Abstract

Abstract Sediment routing systems of cratonic domains have not been studied extensively because their relief and erosion rates are very low, although their vast dimensions allowed them to contribute to a significant proportion of the sediments exported to the global ocean. To gain further insights into the behavior of cratonic sediment routing systems at geological time scales, we investigated the Guiana Shield and its Atlantic rifted margin (i.e., the Guiana-Suriname and Foz do Amazonas Basins, northern South America) over the Meso-Cenozoic with an emphasis on paleoenvironment and accumulation histories of the offshore sediments. We show that the basins of the Guiana Shield rifted margin record (1) periods of very low siliciclastic supply concomitant with the development of carbonate platforms, alternating with (2) phases of higher siliciclastic supply associated with sand-dominated clastic deposits and turbidites. Low siliciclastic supplies reflect either very limited rift-related relief growth and erosion such as during the Central Atlantic rifting in the Late Jurassic or intense lateritic weathering of the cratonic source area during Paleogene–Miocene climate optima.
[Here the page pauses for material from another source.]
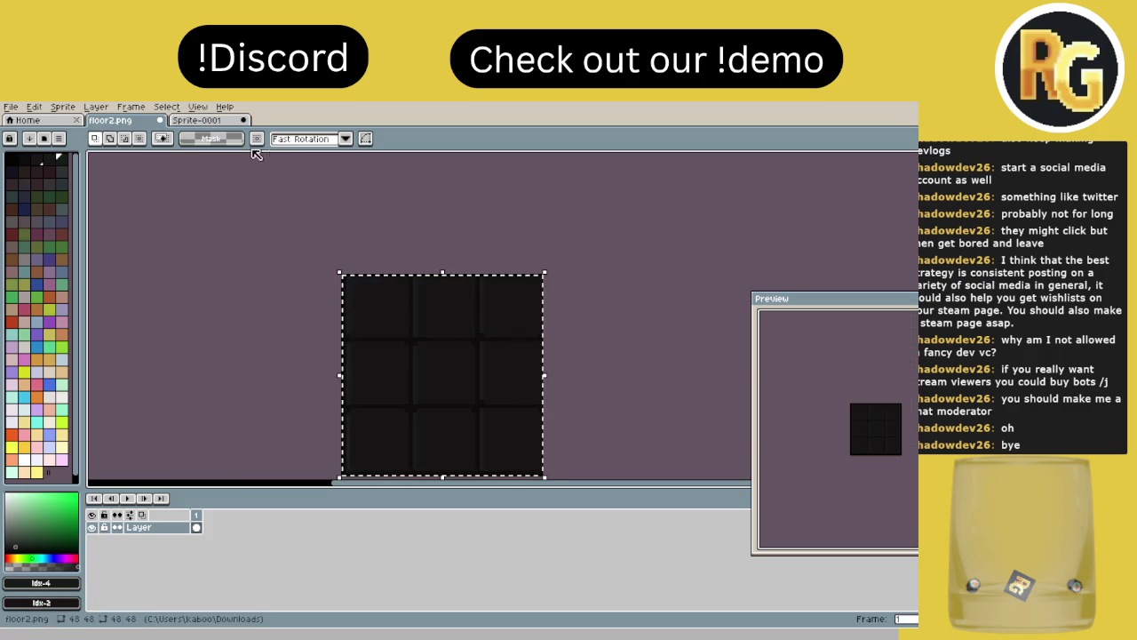
left_click(205, 121)
scroll(426, 332, "down", 2)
Higher siliciclastic supplies correspond either to (1) periods of rapid rift-related relief growth and erosion such as during the Equatorial Atlantic rifting (Early Cretaceous), (2) periods of drainage reorganization over a steadily eroding cratonic domain (Late Cretaceous), or (3) periods of tapping of sediments stored in the Andean retro-foreland basins via the presentday Orinoco and Amazon Rivers (Plio-Pleistocene).